For now, I think “Starfield” is both not quite up to par with what it could have been, but also a victim of Bethesda’s previous success. Maybe that’s a cop-out answer, but it’s also the most fair. The game isn’t a disaster by any stretch, but it also requires a ton of patience, relies heavily on exploration of barren planets, and, as many game reporters have pointed out, takes a long time to actually get “good".” That’s a tough sell for gamers who have become accustomed to blockbuster games on a grander scale than even many of Hollywood’s big-budget films. “Starfield” had the unfortunate timing of landing in a year where “Tears of the Kingdom,” “Spider-Man 2,” and “Baldur’s Gate 3” dominated the game space.

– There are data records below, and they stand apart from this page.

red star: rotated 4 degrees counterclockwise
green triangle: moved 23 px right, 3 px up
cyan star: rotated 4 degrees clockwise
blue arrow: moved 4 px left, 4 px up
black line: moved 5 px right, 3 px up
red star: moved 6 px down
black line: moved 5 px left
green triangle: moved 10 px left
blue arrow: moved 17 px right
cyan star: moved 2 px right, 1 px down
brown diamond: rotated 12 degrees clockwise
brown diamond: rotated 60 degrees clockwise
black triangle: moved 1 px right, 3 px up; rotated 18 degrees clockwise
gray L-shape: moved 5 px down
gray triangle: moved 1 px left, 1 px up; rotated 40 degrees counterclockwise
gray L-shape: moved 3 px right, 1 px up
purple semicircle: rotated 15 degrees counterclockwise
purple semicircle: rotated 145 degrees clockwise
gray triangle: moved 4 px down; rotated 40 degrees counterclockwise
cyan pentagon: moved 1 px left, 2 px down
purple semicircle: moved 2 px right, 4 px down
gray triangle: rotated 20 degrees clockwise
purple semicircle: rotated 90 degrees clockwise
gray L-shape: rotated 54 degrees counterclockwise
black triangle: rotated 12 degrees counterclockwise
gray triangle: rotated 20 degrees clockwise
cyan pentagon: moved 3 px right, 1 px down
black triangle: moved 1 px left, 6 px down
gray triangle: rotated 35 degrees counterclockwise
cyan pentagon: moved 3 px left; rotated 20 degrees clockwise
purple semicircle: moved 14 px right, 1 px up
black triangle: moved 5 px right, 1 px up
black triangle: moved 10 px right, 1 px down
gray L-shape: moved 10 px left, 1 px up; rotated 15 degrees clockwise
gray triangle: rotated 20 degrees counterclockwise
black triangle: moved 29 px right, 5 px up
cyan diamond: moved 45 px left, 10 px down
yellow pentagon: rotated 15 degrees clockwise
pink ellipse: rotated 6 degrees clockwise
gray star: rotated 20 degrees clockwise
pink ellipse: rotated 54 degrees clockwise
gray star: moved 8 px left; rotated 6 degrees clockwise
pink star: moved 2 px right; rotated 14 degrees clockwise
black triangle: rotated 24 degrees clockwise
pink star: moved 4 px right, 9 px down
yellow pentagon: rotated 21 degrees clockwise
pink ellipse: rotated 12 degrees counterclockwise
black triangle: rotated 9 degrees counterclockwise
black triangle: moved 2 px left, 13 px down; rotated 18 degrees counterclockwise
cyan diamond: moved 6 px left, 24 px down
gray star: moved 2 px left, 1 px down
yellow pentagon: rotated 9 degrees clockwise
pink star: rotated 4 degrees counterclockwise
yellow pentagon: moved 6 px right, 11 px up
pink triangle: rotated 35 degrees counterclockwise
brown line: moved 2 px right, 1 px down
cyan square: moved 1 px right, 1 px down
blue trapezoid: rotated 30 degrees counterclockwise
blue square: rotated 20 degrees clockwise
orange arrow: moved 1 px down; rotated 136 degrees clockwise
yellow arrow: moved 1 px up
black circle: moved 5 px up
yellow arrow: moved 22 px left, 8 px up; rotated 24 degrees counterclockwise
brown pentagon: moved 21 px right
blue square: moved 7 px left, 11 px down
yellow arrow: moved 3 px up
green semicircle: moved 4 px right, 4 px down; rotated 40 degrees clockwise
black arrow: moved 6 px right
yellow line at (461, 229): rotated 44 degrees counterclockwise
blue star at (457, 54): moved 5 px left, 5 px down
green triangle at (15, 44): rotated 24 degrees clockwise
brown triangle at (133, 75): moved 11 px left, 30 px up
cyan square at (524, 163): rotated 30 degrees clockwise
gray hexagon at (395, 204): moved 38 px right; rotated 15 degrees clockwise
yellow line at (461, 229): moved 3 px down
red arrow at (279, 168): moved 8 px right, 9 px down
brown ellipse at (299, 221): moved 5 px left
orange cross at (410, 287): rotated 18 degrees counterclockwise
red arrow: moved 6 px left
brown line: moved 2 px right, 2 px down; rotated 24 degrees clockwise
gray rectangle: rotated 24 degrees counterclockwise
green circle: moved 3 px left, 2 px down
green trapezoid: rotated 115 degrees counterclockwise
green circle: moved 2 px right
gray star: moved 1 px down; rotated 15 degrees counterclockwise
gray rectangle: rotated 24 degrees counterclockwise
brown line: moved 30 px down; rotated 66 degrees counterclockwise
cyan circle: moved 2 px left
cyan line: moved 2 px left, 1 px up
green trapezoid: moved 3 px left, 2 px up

Ultimately, the response to “Starfield” may tell us more about the game industry than the game itself. The biggest and best games take years to develop, endless hours, and ballooning budgets, and after all of that, it could fail to live up to the “hype,” even if the hype was unfair from the beginning. Maybe “Starfield” isn’t just a victim of Bethesda’s success, but of the larger video game industry’s; consumer spending on video games in the US hit $47.5 billion in 2022, down from the record years of 2020 and 2021, but still above 2019. The same can’t be said of, say, the movie industry, which is still struggling to get back to pre-pandemic levels at the box office.
Needless to say, the game industry is enormous, but the best-selling games any given year are often dominated by franchise fare that fans already have a connection to, a category that “Starfield” — despite the talent behind it — doesn’t belong to. The biggest selling release of 2023 was the Harry Potter game “Hogwarts Legacy,” followed by tried-and-true new entries from “Call of Duty,” “Madden NFL,” “The Legend of Zelda,” “Diablo,” “Spider-Man,” and “Star Wars.” Sure, “Palworld” might be the biggest game in the world right now, but I’d bet its similarity to Pokémon (whether legal or not) has something to do with that.
It’s interesting that Hollywood is facing a somewhat opposite effect. After more than a decade of sequels and superhero movies dominating cinemas, “Barbie” and “Super Mario” topped the box office in 2023. While they are brands with a lot of consumer goodwill, they’ve never been turned into proper big-screen films before. And “Oppenheimer” — a three-hour biopic — wasn’t far behind. Meanwhile, new releases in long-running franchises like “Fast and Furious,” “Transformers,” and even Marvel crashed and burned.
Maybe it’s hard for a big-budget original game like “Starfield” to break through in a major way these days. Then again, “Elden Ring” was the No. 2 game of 2022. Hollywood screenwriter William Goldman famously wrote in his book “Adventures in the Screen Trade” that “Nobody knows anything.” Maybe the same applies to the video game industry.